A few years later, I cannot recall exactly when, I was having lunch with Murray at the Augustus John, a pub in Fordingbridge, Hampshire, near where he lived, which has since been prosaically renamed the Railway Hotel. I do not remember what we had for our main courses, but we both ordered parsnip soup for our starters. We judged it very tasty, which consonant verdict we shared with each other. Our waitress cleared our plates, and we chattered on. About a quarter of an hour later, she brought our main courses. “Excuse me, miss, but what about our soup?” Murray asked.

The waitress looked at him, then at me, but said nothing.

“Er, we’ve had our soup, Murray,” I ventured.

“Have we? My goodness. My mind is playing tricks on me these days,” he said with a hearty guffaw.

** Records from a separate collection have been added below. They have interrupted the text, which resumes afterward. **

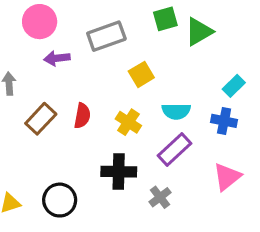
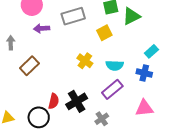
yellow square: (141, 74) -> (104, 33), moved
red semicircle: (82, 116) -> (54, 101), moved
yellow cross: (128, 122) -> (85, 61), moved
black cross: (119, 172) -> (77, 101), turned -35
pink triangle: (227, 177) -> (144, 108), turned 30

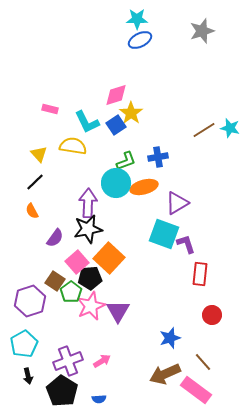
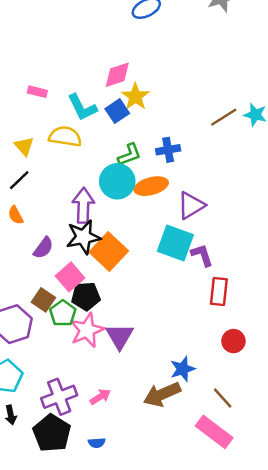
orange square: (109, 258) -> (109, 251), moved
brown arrow: (165, 374) -> (162, 394), moved

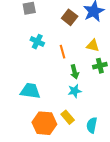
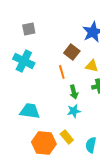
brown square: (70, 17) -> (72, 52), moved
cyan cross: (37, 42) -> (24, 61), moved, size x1.5

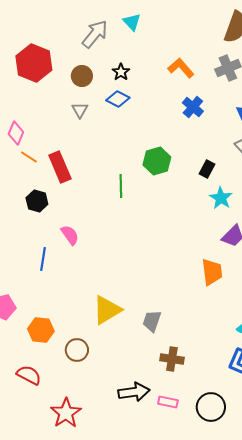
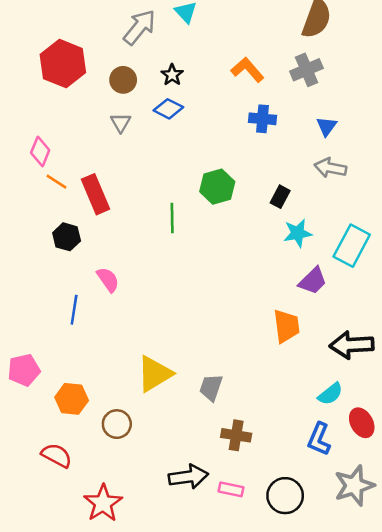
blue cross: (193, 107) -> (263, 119), turned -35
cyan star: (221, 198) -> (298, 233), turned 30

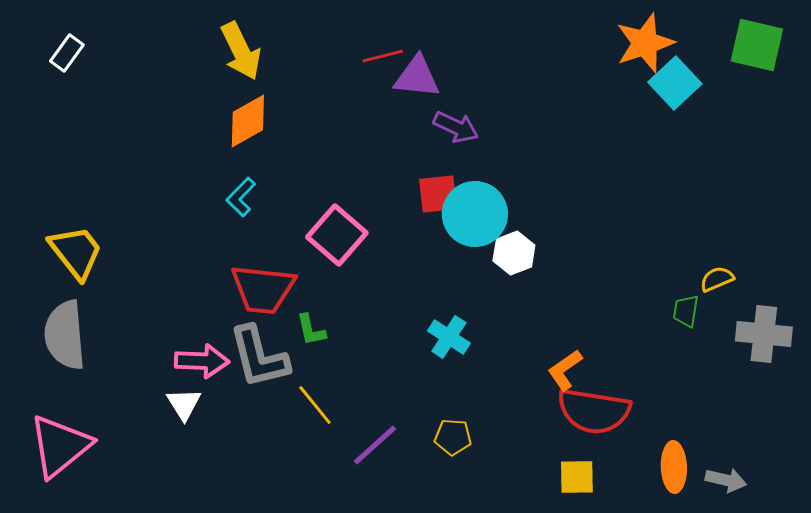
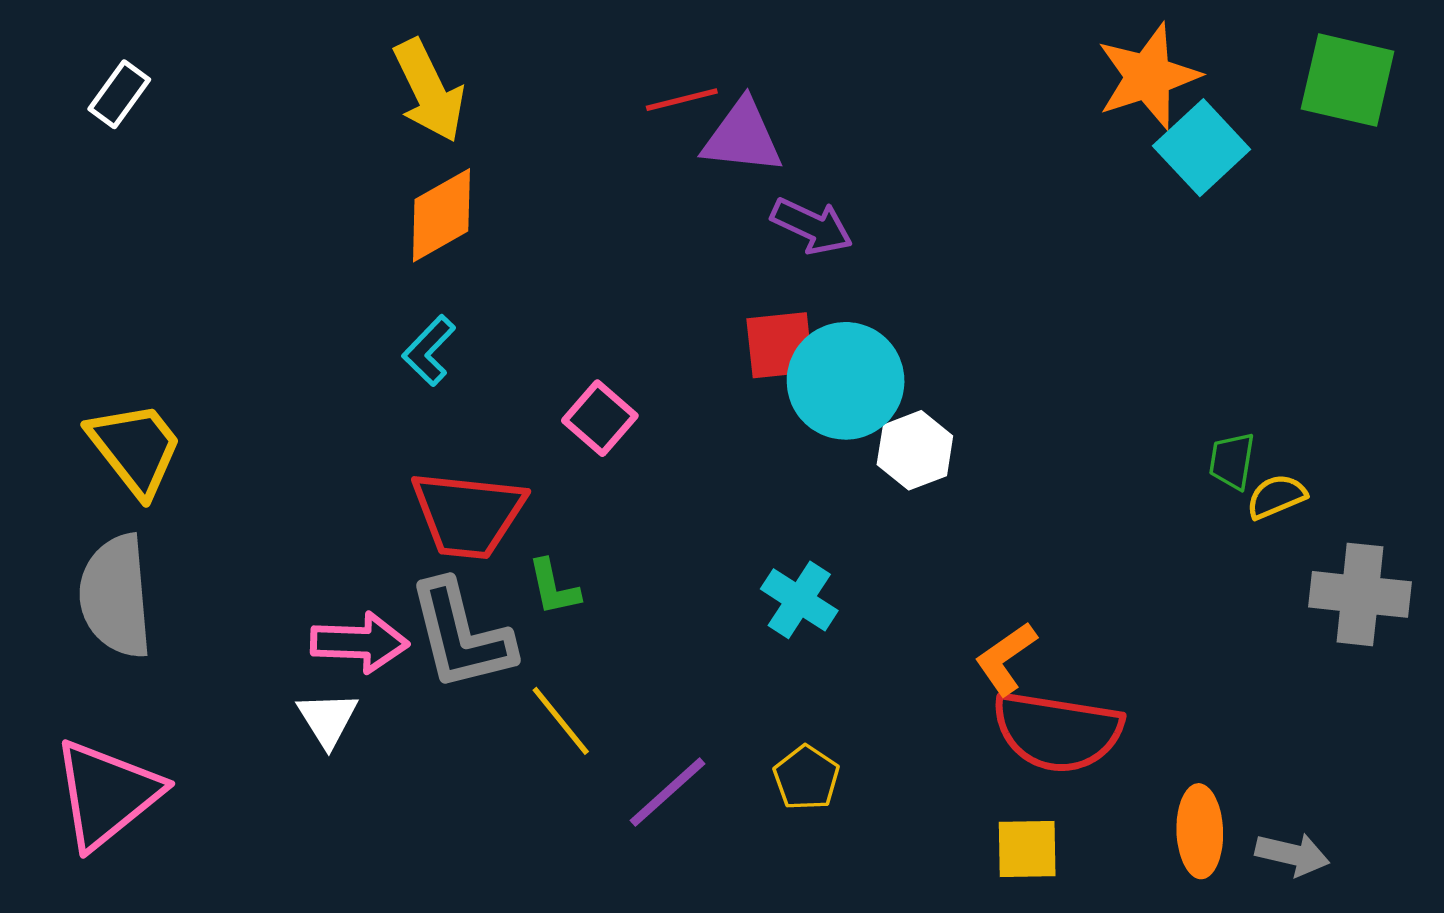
pink square: (337, 235) -> (600, 418), size x0.7
green trapezoid: (686, 311) -> (1232, 461), moved
yellow pentagon: (453, 437) -> (806, 778), turned 30

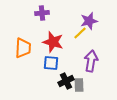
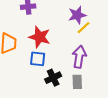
yellow line: (80, 33) -> (83, 28), moved
gray rectangle: (79, 85) -> (77, 82), moved

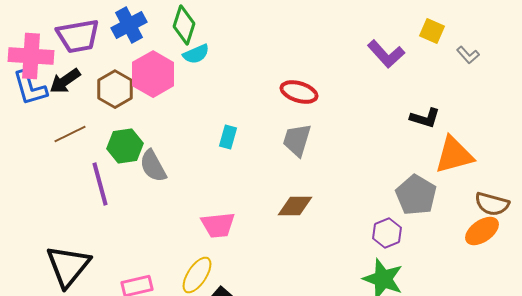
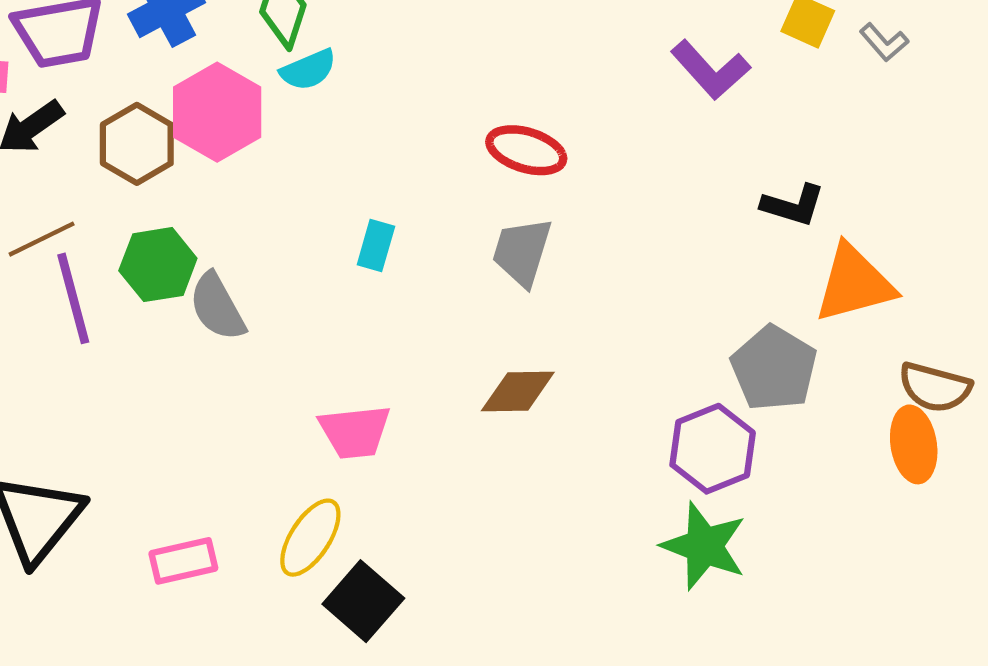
gray L-shape: (468, 55) -> (884, 42), moved
purple line: (100, 184) -> (73, 298), moved
orange ellipse: (482, 231) -> (914, 444), turned -64
purple hexagon: (387, 233) -> (713, 449), size x1.4

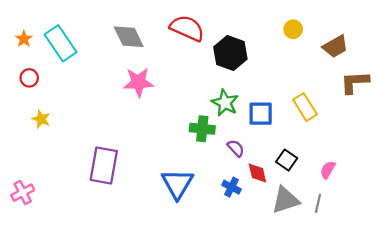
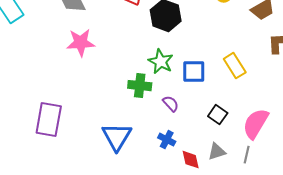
pink semicircle: (328, 170) -> (256, 124), size x1.8
red diamond: (257, 173) -> (191, 160), moved
gray triangle: (286, 200) -> (217, 152), size x0.7

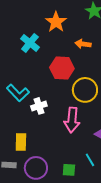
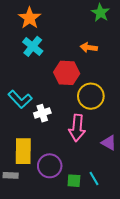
orange star: (56, 22) -> (30, 18), moved
yellow rectangle: (21, 142) -> (23, 151), size x1.4
cyan line: (90, 160) -> (94, 179), moved
purple circle: (36, 168) -> (50, 166), moved

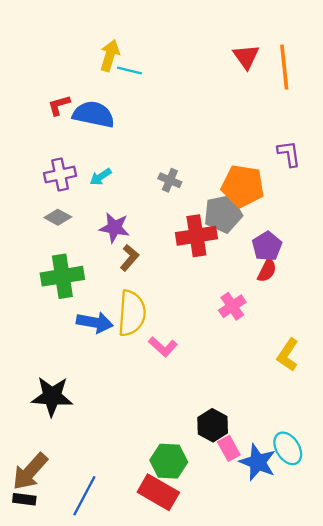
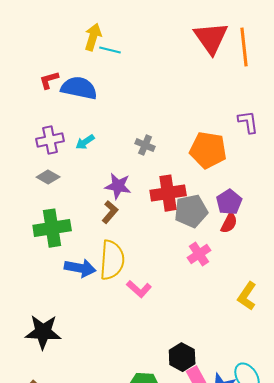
red triangle: (246, 57) -> (211, 38), size x1.5
gray pentagon: (223, 214) -> (191, 211), moved
purple star: (114, 228) -> (118, 186), moved

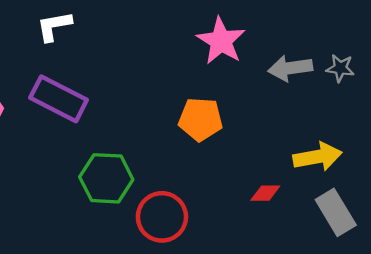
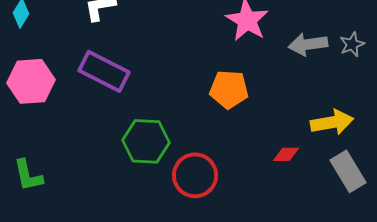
gray star: (340, 68) -> (352, 44), turned -30

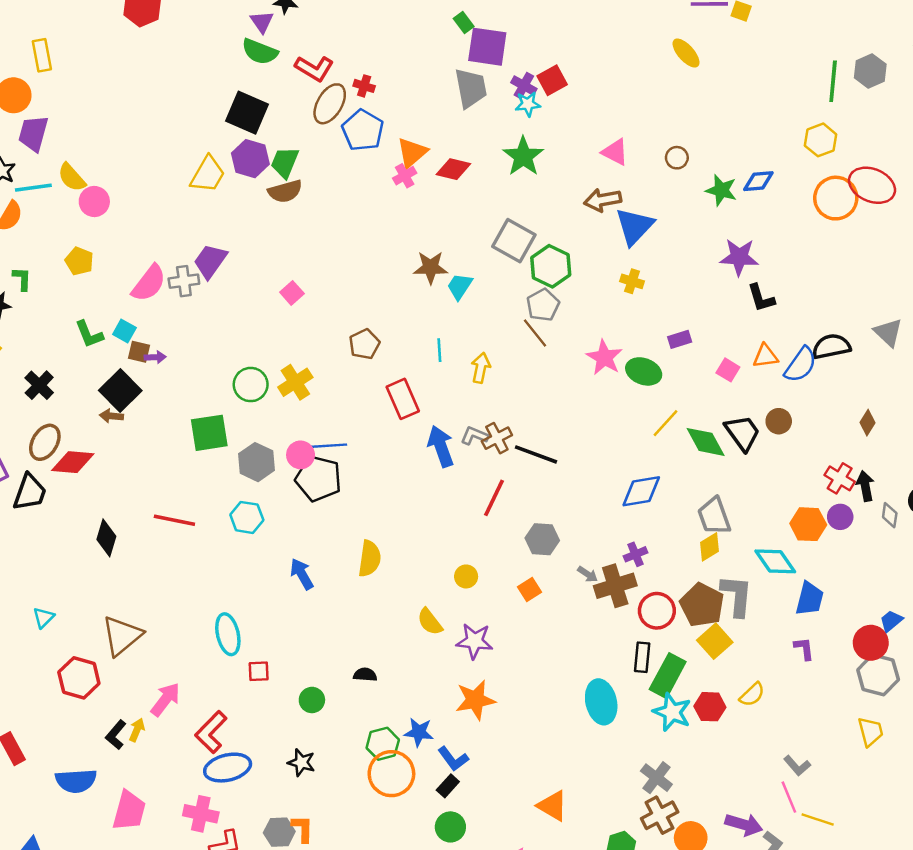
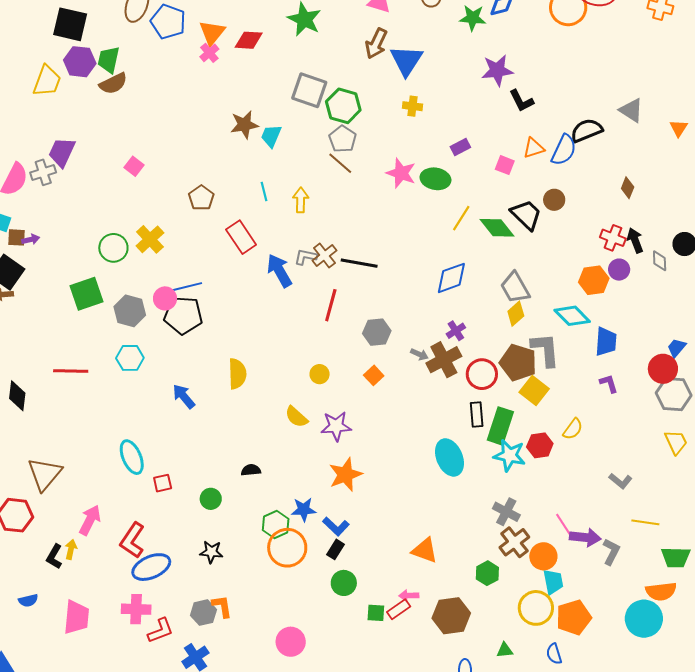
brown arrow: (603, 200) -> (376, 44), turned -44
blue semicircle: (76, 781) -> (28, 600), size x0.6
pink line: (789, 797) -> (564, 526), moved

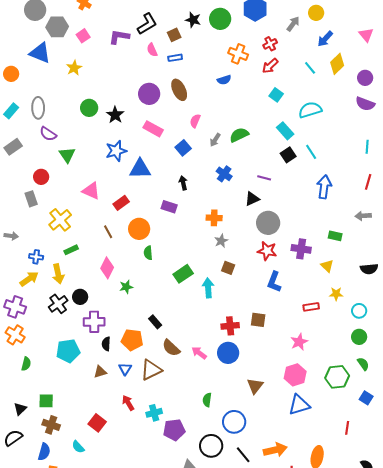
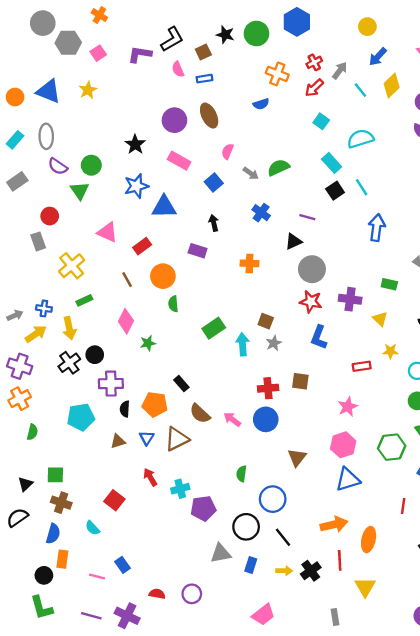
gray arrow: (293, 24) -> (340, 70), moved
blue triangle: (40, 53) -> (49, 91), moved
green circle: (89, 108) -> (91, 165), moved
gray arrow: (215, 140) -> (251, 173), turned -88
gray arrow: (11, 236) -> (15, 315), moved, turned -32
gray star: (221, 241) -> (274, 343), moved
orange cross: (15, 335) -> (20, 399), turned 30
orange arrow: (275, 450) -> (334, 525), moved

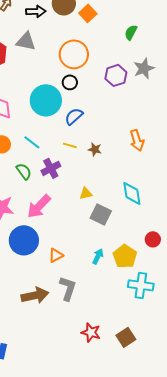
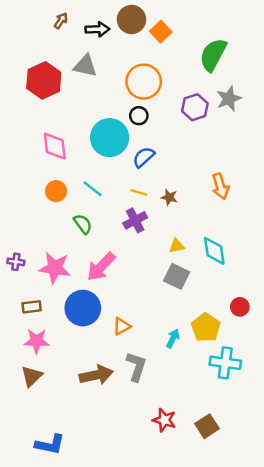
green semicircle: (131, 32) -> (213, 55), size x1.8
purple cross: (51, 168) -> (135, 220), moved
yellow triangle: (86, 193) -> (177, 246), moved
cyan arrow: (98, 256) -> (173, 338), moved

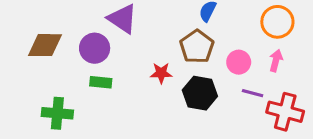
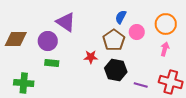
pink circle: (239, 62) -> (137, 32), moved
purple line: (253, 93) -> (141, 85), moved

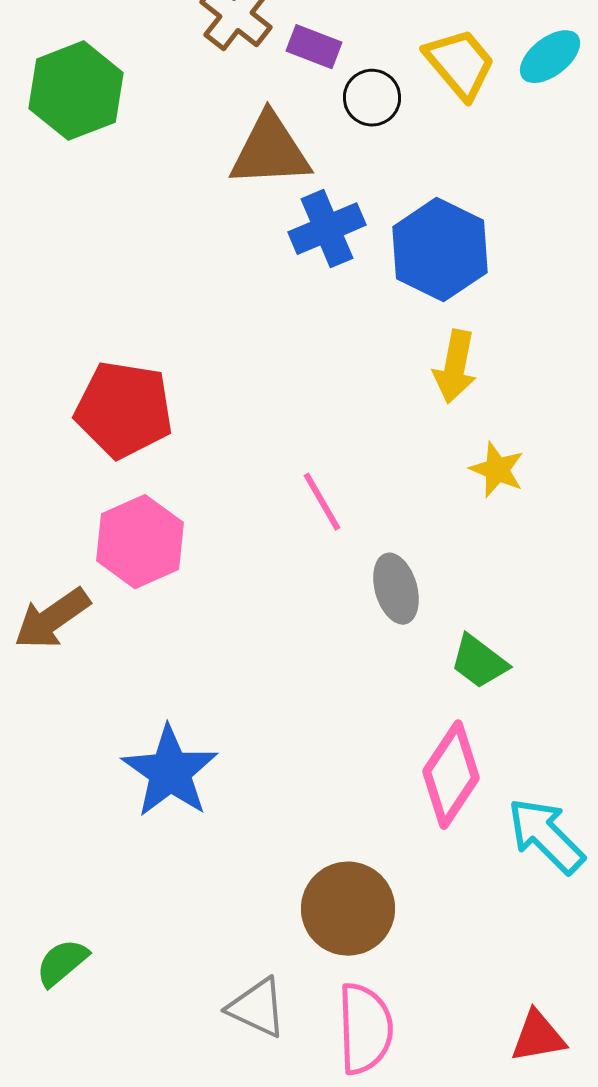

Well, perhaps it was. He was then closer to 90 than 80, after all. But, even so, it was only his short-term memory that was becoming faulty. When it came to his long and extraordinarily storied life as the greatest motor sport commentator the world has ever known — my words, not his — his memory was pin-sharp almost to the very end. In September 2013, by which time I was well into my 10-year stint as McLaren’s comms/PR chief and he was a month shy of 90, I interviewed him for a ‘Murray on McLaren at 50’ series of videos to commemorate the half-century since Bruce McLaren had founded his eponymous race team. Murray was fluent, witty, conscientious and insightful, and was chummy and courteous with our film crew, which is how I will always remember him.